_INSTRUCTION_:
Write out every line of text in the records exactly as it appears, leaving out the pictures.
── GIVEN DATA
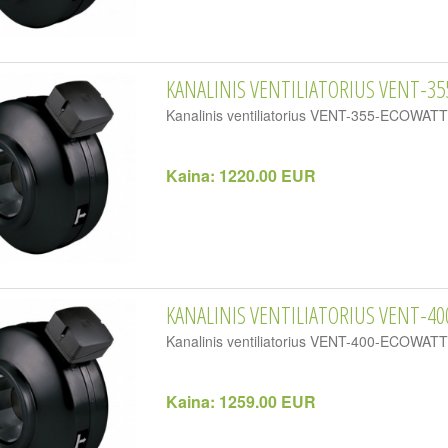
KANALINIS VENTILIATORIUS VENT-35
Kanalinis ventiliatorius VENT-355-ECOWA
Kaina:
1220.00 EUR
KANALINIS VENTILIATORIUS VENT-40
Kanalinis ventiliatorius VENT-400-ECOWA
Kaina:
1259.00 EUR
────
_RESPONSE BOX_:
KANALINIS VENTILIATORIUS VENT-35
Kanalinis ventiliatorius VENT-355-ECOWA
Kaina:
1220.00 EUR
KANALINIS VENTILIATORIUS VENT-40
Kanalinis ventiliatorius VENT-400-ECOWA
Kaina:
1259.00 EUR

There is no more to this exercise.